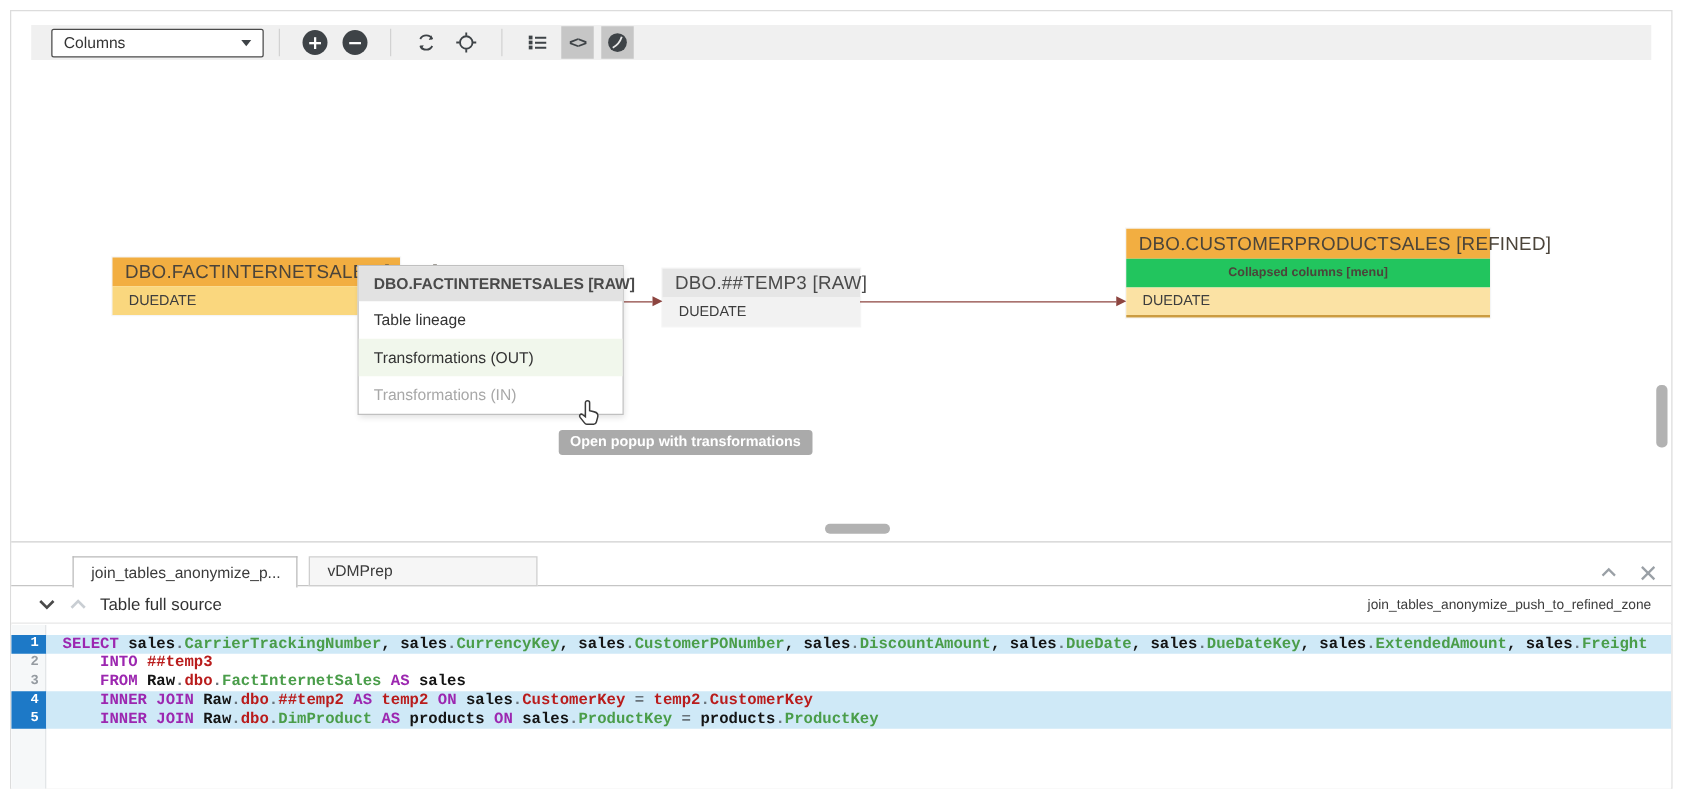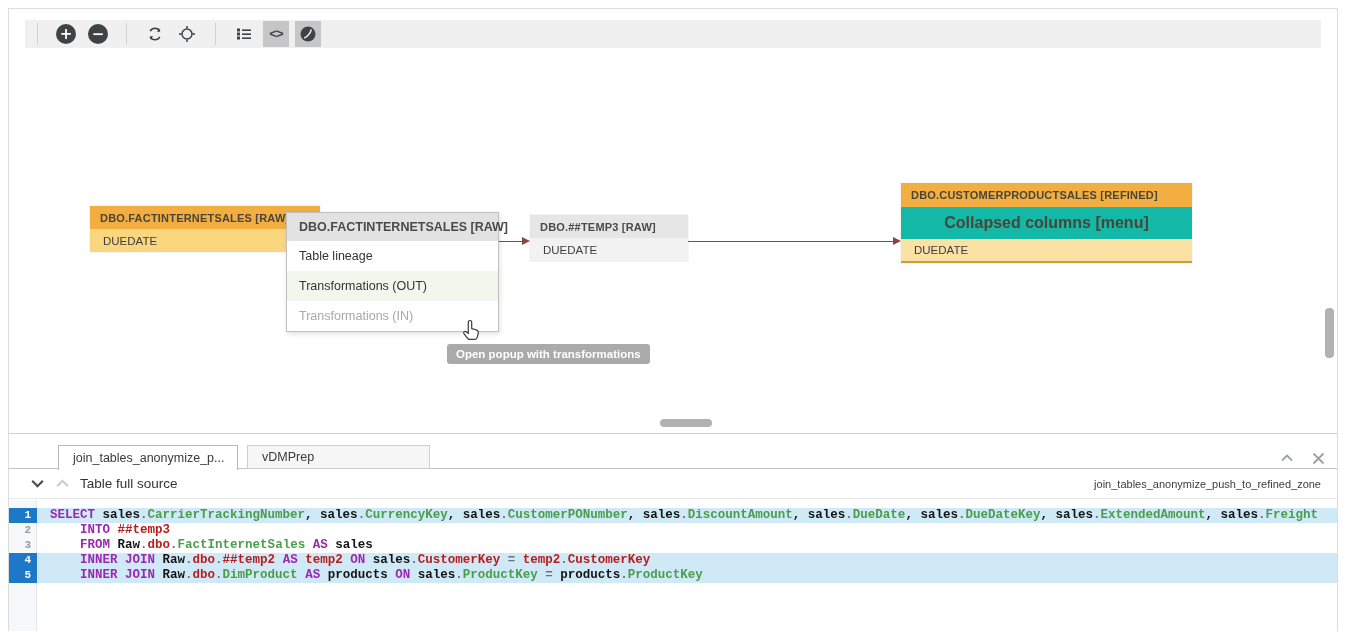--- a/index.html
+++ b/index.html
@@ -15,34 +15,34 @@
   .dd{margin-left:16px;width:170px;height:23px;background:#fff;border:1px solid #4a4a4a;border-radius:2px;display:flex;align-items:center;justify-content:space-between;padding:0 9px;font-size:12.5px;color:#333;cursor:default}
   .dd .caret{width:0;height:0;border-left:4.5px solid transparent;border-right:4.5px solid transparent;border-top:5px solid #3e4347}
   .tsep{width:1px;height:22px;background:#d2d2d2;margin:0 12px}
   .tbtn{width:26px;height:26px;display:flex;align-items:center;justify-content:center;margin:0 3px}
   .tbtn.active{background:#c6c6c6}
   .circ-btn{width:20px;height:20px;border-radius:50%;background:#3e4347;color:#fff;display:flex;align-items:center;justify-content:center;font:700 15px/18px "DejaVu Sans",sans-serif}
   .code-glyph{font:700 13px "Liberation Mono",monospace;color:#3e4347;letter-spacing:-1px}
 
   
   .node{box-shadow:0 0 0 1px rgba(0,0,0,0.04)}
-  .n-head{font-weight:700;font-size:11px;letter-spacing:.2px;color:#4b443a;display:flex;align-items:center;padding:4px 10px;white-space:nowrap}
+  .n-head{font-weight:400;font-size:15px;letter-spacing:.2px;color:#4b443a;display:flex;align-items:center;padding:4px 10px;white-space:nowrap}
   .n-row{font-size:11.5px;color:#3d3d3d;display:flex;align-items:center;padding:0 13px;white-space:nowrap}
 
   .node-fact{left:90px;top:206px;width:230px}
   .node-fact .n-head{height:23px;background:#f2ae41}
   .node-fact .n-row{height:23px;background:#fad77e}
 
   .node-temp3{left:530px;top:215px;width:158px}
   .node-temp3 .n-head{height:23px;background:#e6e6e6;color:#4a4a4a}
   .node-temp3 .n-row{height:23px;background:#f2f2f2}
 
   .node-customer{left:901px;top:183px;width:291px;border-bottom:2px solid #cb9c41}
   .node-customer .n-head{height:24px;background:#f2ae41}
-  .node-customer .n-mid{height:32px;background:#14b8a6;font-weight:700;font-size:16px;color:#4b443a;display:flex;align-items:center;justify-content:center}
+  .node-customer .n-mid{height:23px;background:#22c55e;font-weight:700;font-size:10px;color:#4b443a;display:flex;align-items:center;justify-content:center}
   .node-customer .n-row{height:22px;background:#fbe2a4}
 
   
   .edge{height:1px;background:#8d4540}
   .edge-head{width:0;height:0;border-top:4px solid transparent;border-bottom:4px solid transparent;border-left:8px solid #8d4540}
 
   
   .menu{left:286px;top:212px;width:213px;background:#fff;border:1px solid #c0c0c0;box-shadow:1px 2px 5px rgba(0,0,0,.12)}
   .menu-title{height:28px;background:#e2e2e2;font-weight:700;font-size:12.5px;color:#4a4a4a;display:flex;align-items:center;padding:0 12px;white-space:nowrap}
   .menu-item{height:30px;font-size:12.5px;color:#333;display:flex;align-items:center;padding:0 12px;cursor:default}
@@ -85,20 +85,24 @@
   .c-tmp{color:#b91c1c}
   .c-pt{color:#68737b}
   .c-pl{color:#141414}
 </style>
 </head>
 <body>
 
 <div class="abs frame"></div>
 
 <div class="abs toolbar">
+  <div class="dd">
+    <span>Columns</span>
+    <span class="caret"></span>
+  </div>
   <div class="tsep"></div>
   <div class="tbtn">
       <span class="circ-btn">+</span>
     </div>
   <div class="tbtn">
       <span class="circ-btn">−</span>
     </div>
   <div class="tsep"></div>
   <div class="tbtn">
     <svg width="18" height="18" viewBox="0 0 18 18" fill="none" stroke="#3e4347" stroke-width="1.5">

*****

INSTRUCTION:
Read the listing above, then copy every line that includes the string "fact".

OUTPUT FOR THIS EXERCISE:
   .node-fact{left:90px;top:206px;width:230px}
   .node-fact .n-head{height:23px;background:#f2ae41}
   .node-fact .n-row{height:23px;background:#fad77e}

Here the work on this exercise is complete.